◆ **Your objective**: Would you copy each line of the records that includes the word "дней"?

[Page images and extracted text]
- - -

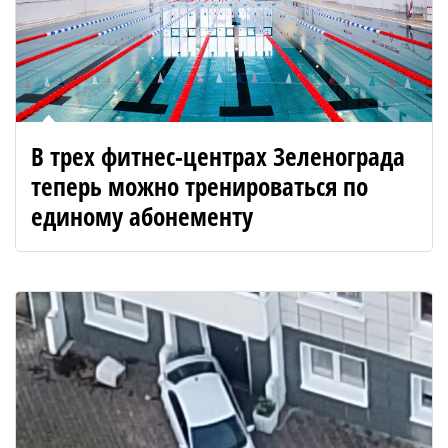
В трех фитнес-центрах Зеленограда
теперь можно тренироваться по
единому абонементу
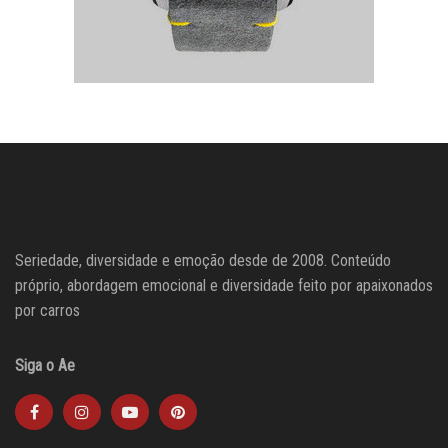
Seriedade, diversidade e emoção desde de 2008. Conteúdo
próprio, abordagem emocional e diversidade feito por apaixonados
por carros
Siga o Ae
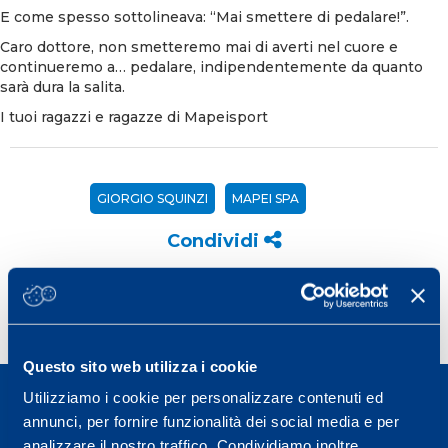
E come spesso sottolineava: “Mai smettere di pedalare!”.
Caro dottore, non smetteremo mai di averti nel cuore e
continueremo a… pedalare, indipendentemente da quanto
sarà dura la salita.
I tuoi ragazzi e ragazze di Mapeisport
GIORGIO SQUINZI
MAPEI SPA
Condividi
Questo sito web utilizza i cookie
Utilizziamo i cookie per personalizzare contenuti ed
annunci, per fornire funzionalità dei social media e per
analizzare il nostro traffico. Condividiamo inoltre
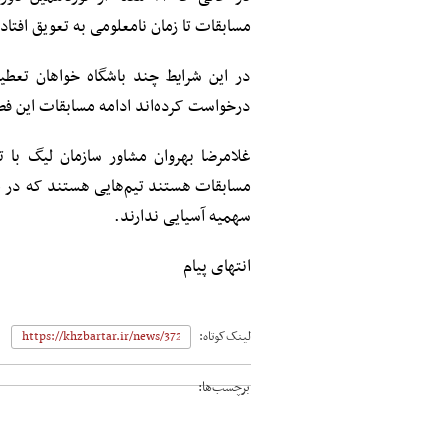
مسابقات تا زمان نامعلومی به تعویق افتا
در این شرایط چند باشگاه خواهان تعط
درخواست کرده‌اند ادامه مسابقات این فص
غلامرضا بهروان مشاور سازمان لیگ با ت
مسابقات هستند تیم‌هایی هستند که در م
سهمیه آسیایی ندارند.
انتهای پیام
لینک‌کوتاه:
برچسب‌ها:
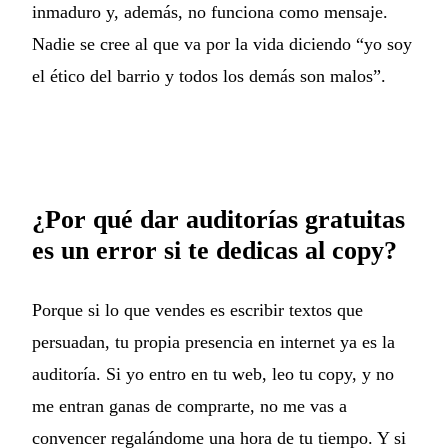
inmaduro y, además, no funciona como mensaje.
Nadie se cree al que va por la vida diciendo “yo soy
el ético del barrio y todos los demás son malos”.
¿Por qué dar auditorías gratuitas
es un error si te dedicas al copy?
Porque si lo que vendes es escribir textos que
persuadan, tu propia presencia en internet ya es la
auditoría. Si yo entro en tu web, leo tu copy, y no
me entran ganas de comprarte, no me vas a
convencer regalándome una hora de tu tiempo. Y si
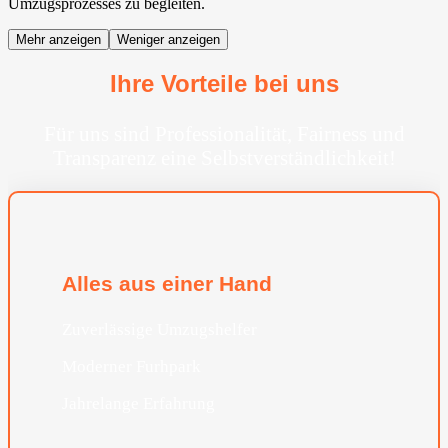
Umzugsprozesses zu begleiten.
Mehr anzeigen
Weniger anzeigen
Ihre Vorteile bei uns
Für uns sind Professionalität, Fairness und
Transparenz eine Selbstverständlichkeit!
Alles aus einer Hand
Zuverlässige Umzugshelfer
Moderner Furhpark
Jahrelange Erfahrung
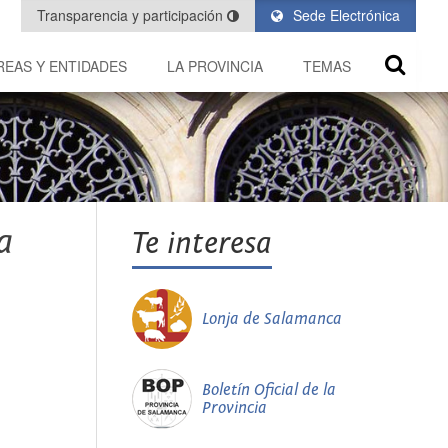
Transparencia y participación
Sede Electrónica
REAS Y ENTIDADES
LA PROVINCIA
TEMAS
a
Te interesa
Lonja de Salamanca
Boletín Oficial de la
Provincia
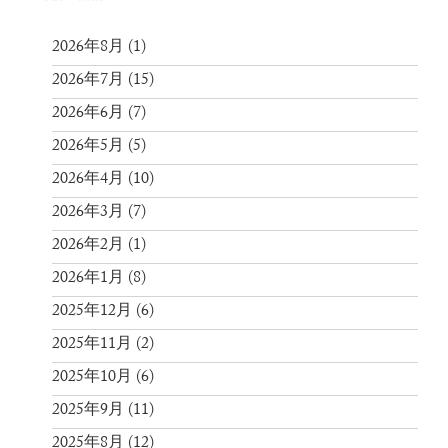
2026年8月
(1)
2026年7月
(15)
2026年6月
(7)
2026年5月
(5)
2026年4月
(10)
2026年3月
(7)
2026年2月
(1)
2026年1月
(8)
2025年12月
(6)
2025年11月
(2)
2025年10月
(6)
2025年9月
(11)
2025年8月
(12)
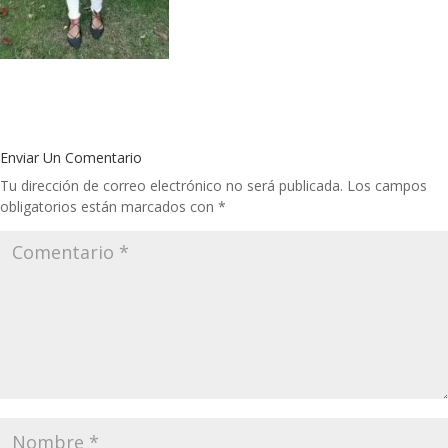
Enviar Un Comentario
Tu dirección de correo electrónico no será publicada.
Los campos
obligatorios están marcados con
*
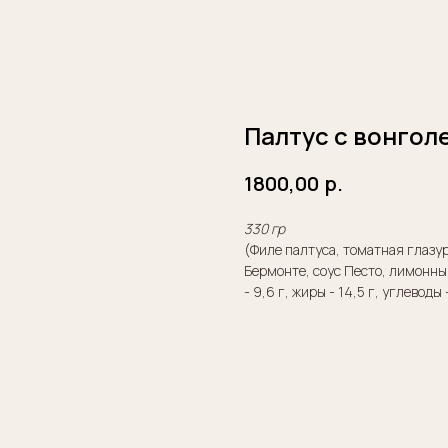
Палтус с вонгол
1800,00
р.
330 гр
(Филе палтуса, томатная глазур
Бермонте, соус Песто, лимонный
- 9,6 г, жиры - 14,5 г, углевод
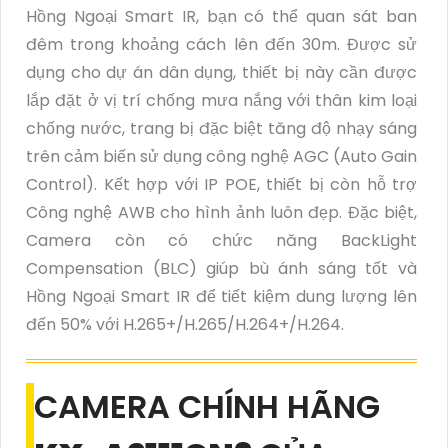
Hồng Ngoại Smart IR, bạn có thể quan sát ban
đêm trong khoảng cách lên đến 30m. Được sử
dụng cho dự án dân dụng, thiết bị này cần được
lắp đặt ở vị trí chống mưa nắng với thân kim loại
chống nước, trang bị đặc biệt tăng độ nhạy sáng
trên cảm biến sử dụng công nghệ AGC (Auto Gain
Control). Kết hợp với IP POE, thiết bị còn hỗ trợ
Công nghệ AWB cho hình ảnh luôn đẹp. Đặc biệt,
Camera còn có chức năng BackLight
Compensation (BLC) giúp bù ánh sáng tốt và
Hồng Ngoại Smart IR để tiết kiệm dung lượng lên
đến 50% với H.265+/H.265/H.264+/H.264.
CAMERA CHÍNH HÃNG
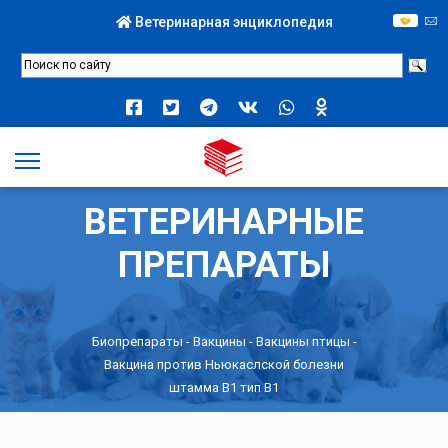
Ветеринарная энциклопедия
ВЕТЕРИНАРНЫЕ
ПРЕПАРАТЫ
Биопрепараты
-
Вакцины
-
Вакцины птицы
-
Вакцина против Ньюкаслской болезни
штамма B1 тип B1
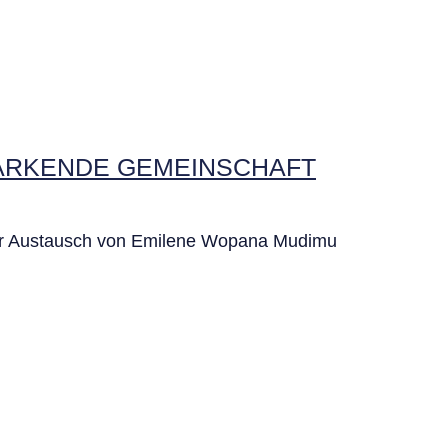
TÄRKENDE GEMEINSCHAFT
ver Austausch von Emilene Wopana Mudimu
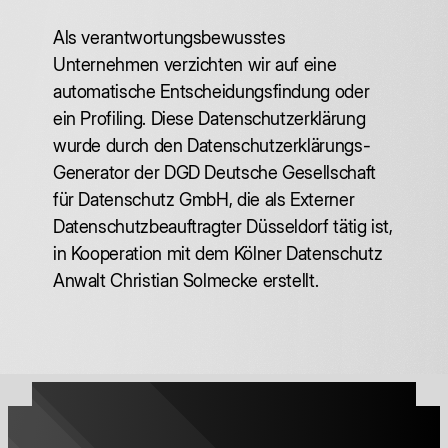
Als verantwortungsbewusstes
Unternehmen verzichten wir auf eine
automatische Entscheidungsfindung oder
ein Profiling. Diese Datenschutzerklärung
wurde durch den Datenschutzerklärungs-
Generator der DGD Deutsche Gesellschaft
für Datenschutz GmbH, die als Externer
Datenschutzbeauftragter Düsseldorf tätig ist,
in Kooperation mit dem Kölner Datenschutz
Anwalt Christian Solmecke erstellt.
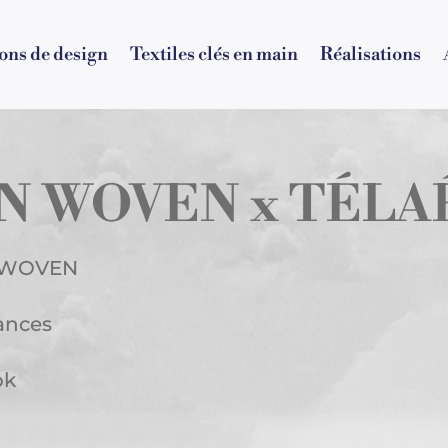
ions de design
Textiles clés en main
Réalisations
 WOVEN x TÉLA
L WOVEN
ances
ok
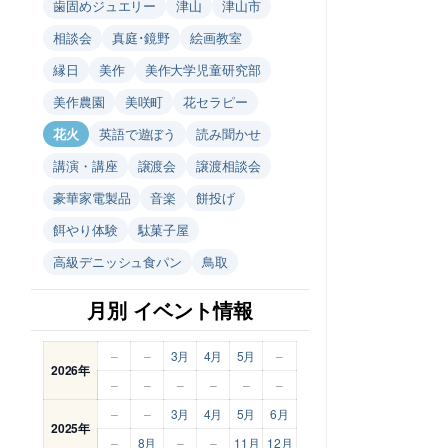
歯固めジュエリー
津山
津山市
相談会
真庭･鏡野
絵画教室
縁日
美作
美作大学児童研究部
美作農園
美咲町
花セラピー
花火
英語で遊ぼう
読み聞かせ
講演・講座
譲渡会
譲渡相談会
豪華家電製品
音楽
餅投げ
餌やり体験
駄菓子屋
高級デニッシュ食パン
鳥取
月別 イベント情報
–
–
3月
4月
5月
–
2026年
–
–
–
–
–
–
–
–
3月
4月
5月
6月
2025年
–
8月
–
–
11月
12月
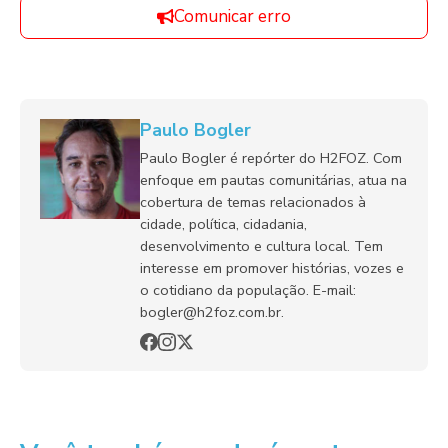
Comunicar erro
Paulo Bogler
Paulo Bogler é repórter do H2FOZ. Com
enfoque em pautas comunitárias, atua na
cobertura de temas relacionados à
cidade, política, cidadania,
desenvolvimento e cultura local. Tem
interesse em promover histórias, vozes e
o cotidiano da população. E-mail:
bogler@h2foz.com.br.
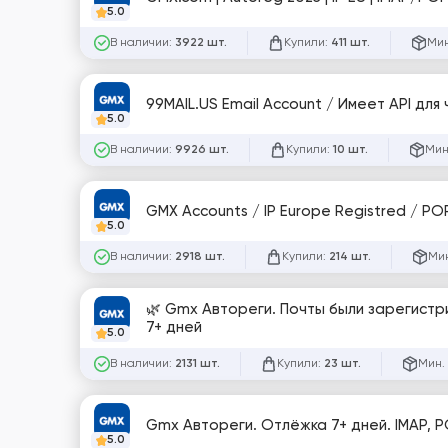
5.0
В наличии:
Купили:
Мин
3922 шт.
411 шт.
99MAIL.US Email Acc
5.0
В наличии:
Купили:
Мин
9926 шт.
10 шт.
GMX A
5.0
В наличии:
Купили:
Мин
2918 шт.
214 шт.
🌿 Gmx Автореги. Почты были зарегистр
7+ дней
5.0
В наличии:
Купили:
Мин.
2131 шт.
23 шт.
Gmx Автореги. Отлёжка 7+ дней. IMAP, 
5.0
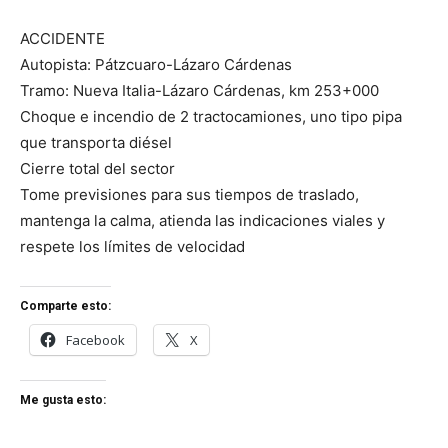
ACCIDENTE
Autopista: Pátzcuaro-Lázaro Cárdenas
Tramo: Nueva Italia-Lázaro Cárdenas, km 253+000
Choque e incendio de 2 tractocamiones, uno tipo pipa
que transporta diésel
Cierre total del sector
Tome previsiones para sus tiempos de traslado,
mantenga la calma, atienda las indicaciones viales y
respete los límites de velocidad
Comparte esto:
Facebook
X
Me gusta esto:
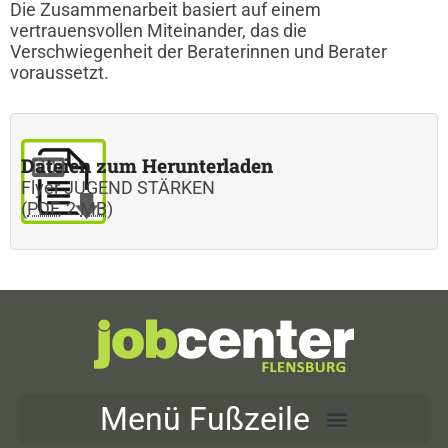
Die Zusammenarbeit basiert auf einem
vertrauensvollen Miteinander, das die
Verschwiegenheit der Beraterinnen und Berater
voraussetzt.
Dateien zum Herunterladen
Flyer JUGEND STÄRKEN
(
PDF
,
2
MB
)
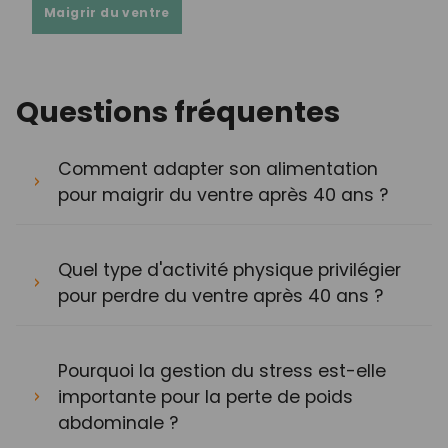
Maigrir du ventre
Questions fréquentes
Comment adapter son alimentation
pour maigrir du ventre après 40 ans ?
Quel type d'activité physique privilégier
pour perdre du ventre après 40 ans ?
Pourquoi la gestion du stress est-elle
importante pour la perte de poids
abdominale ?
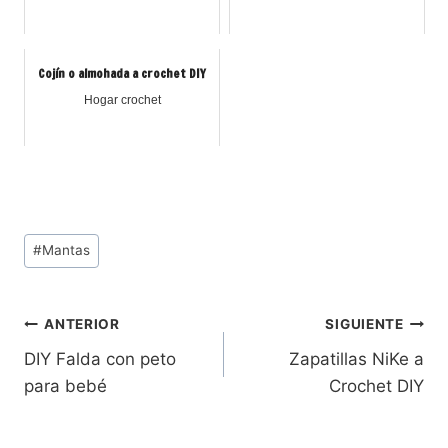
Cojín o almohada a crochet DIY
Hogar crochet
#
Mantas
ANTERIOR
SIGUIENTE
DIY Falda con peto
Zapatillas NiKe a
para bebé
Crochet DIY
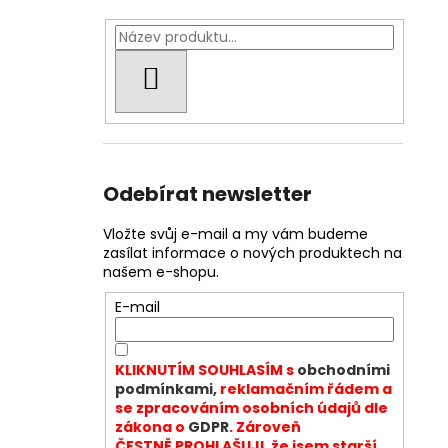
HLEDAT
Odebírat newsletter
Vložte svůj e-mail a my vám budeme
zasílat informace o nových produktech na
našem e-shopu.
E-mail
KLIKNUTÍM SOUHLASÍM s
obchodními
podmínkami,
reklamačním řádem a
se zpracováním osobních údajů dle
zákona o
GDPR
. Zároveň
ČESTNĚ PROHLAŠUJI, že jsem starší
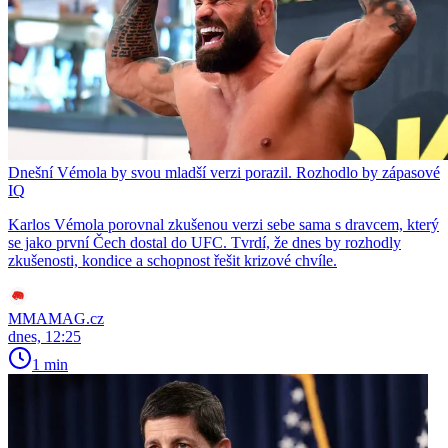
Dnešní Vémola by svou mladší verzi porazil. Rozhodlo by zápasové
IQ
Karlos Vémola porovnal zkušenou verzi sebe sama s dravcem, který
se jako první Čech dostal do UFC. Tvrdí, že dnes by rozhodly
zkušenosti, kondice a schopnost řešit krizové chvíle.
MMAMAG.cz
dnes, 12:25
1 min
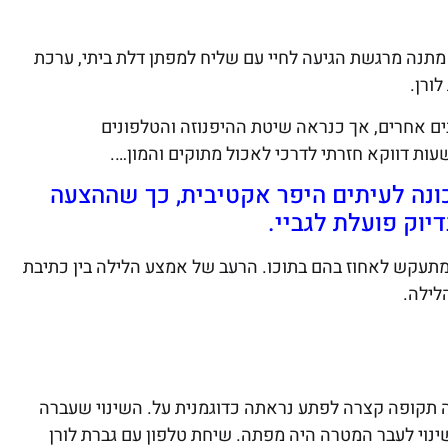
עם שליח למפתן דלת ביתי, ערכת
ורן.
ם אחרים, אך כנראה שיטת ההיפנוזה והטלפונים
עות דווקא חזרתי לדרכי לאכול מתוקים והמון….
כונה לעיתים היפר אקטיבית, כך שההצעה
יוק פועלת לגביי.
דו ביני לבין גופי המתעקש לאחוז בהם בתוכו. הרעב של אמצע הלילה בין כתיבת
לילה.
 תקופה קצרה לפתע נראתה כדוגמנית על. השינוי שעברה
נוי לעבר המטרה היה מפתה. שיחת טלפון עם גברת לורן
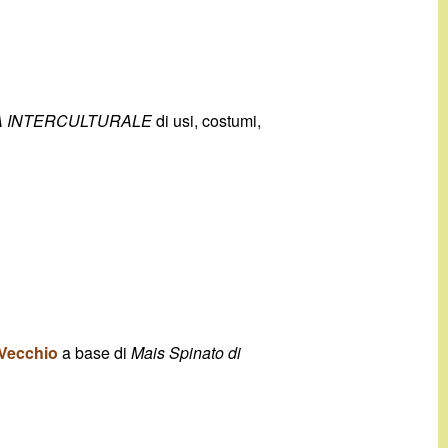
A INTERCULTURALE
di usi, costumi,
 Vecchio
a base di
Mais Spinato di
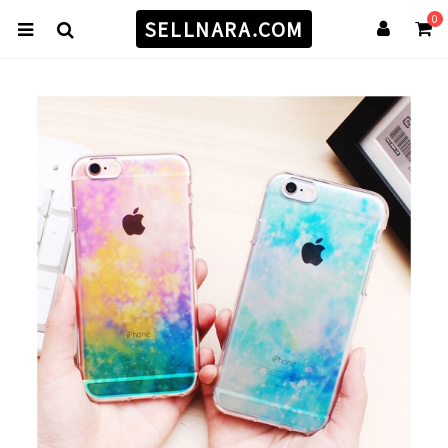
0
SELLNARA.COM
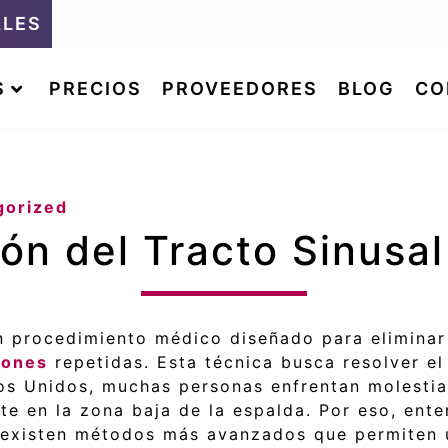
ALES
S
PRECIOS
PROVEEDORES
BLOG
CO
gorized
ión del Tracto Sinusa
 un procedimiento médico diseñado para elimina
iones
repetidas. Esta técnica busca resolver el
dos Unidos, muchas personas enfrentan molestia
te en la zona baja de la espalda. Por eso, ent
, existen métodos más avanzados que permiten 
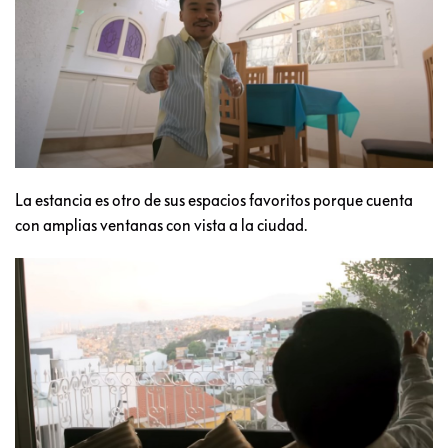
La estancia es otro de sus espacios favoritos porque cuenta
con amplias ventanas con vista a la ciudad.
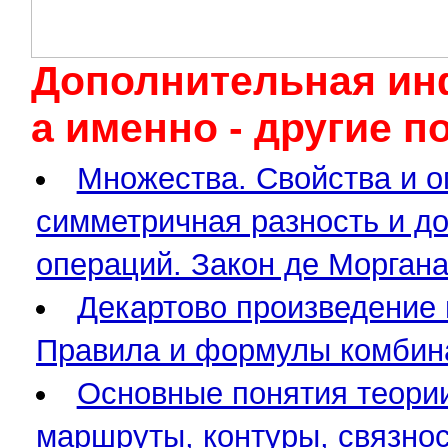
Дополнительная ин
а именно - другие 
Множества. Свойства и о
симметричная разность и д
операций. Закон де Морган
Декартово произведение
Правила и формулы комбина
Основные понятия теории
маршруты, контуры, связнос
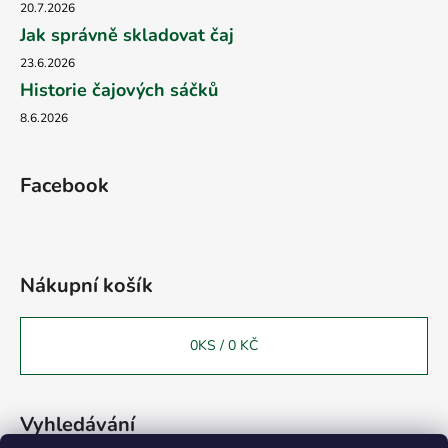
20.7.2026
Jak správně skladovat čaj
23.6.2026
Historie čajových sáčků
8.6.2026
Facebook
Nákupní košík
0
KS /
0 KČ
Vyhledávání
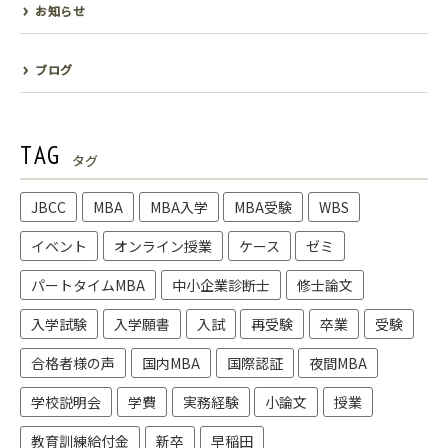
お知らせ
ブログ
TAG
タグ
JBCC
MBA
MBA入学
MBA受験
WBS
イベント
オンライン授業
ケース
ゼミ
パートタイムMBA
中小企業診断士
修士論文
入学試験
入学願書
入試
再受験
卒業
受験
合格者様の声
国内MBA
国際認証
夜間MBA
学校説明会
学費
実務経験
小論文
授業
教育訓練給付金
新卒
早稲田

- - -

◆ **Task answer**:
7+ дней
Gmx Автореги. Отлёжка 7+ дней. IMAP, 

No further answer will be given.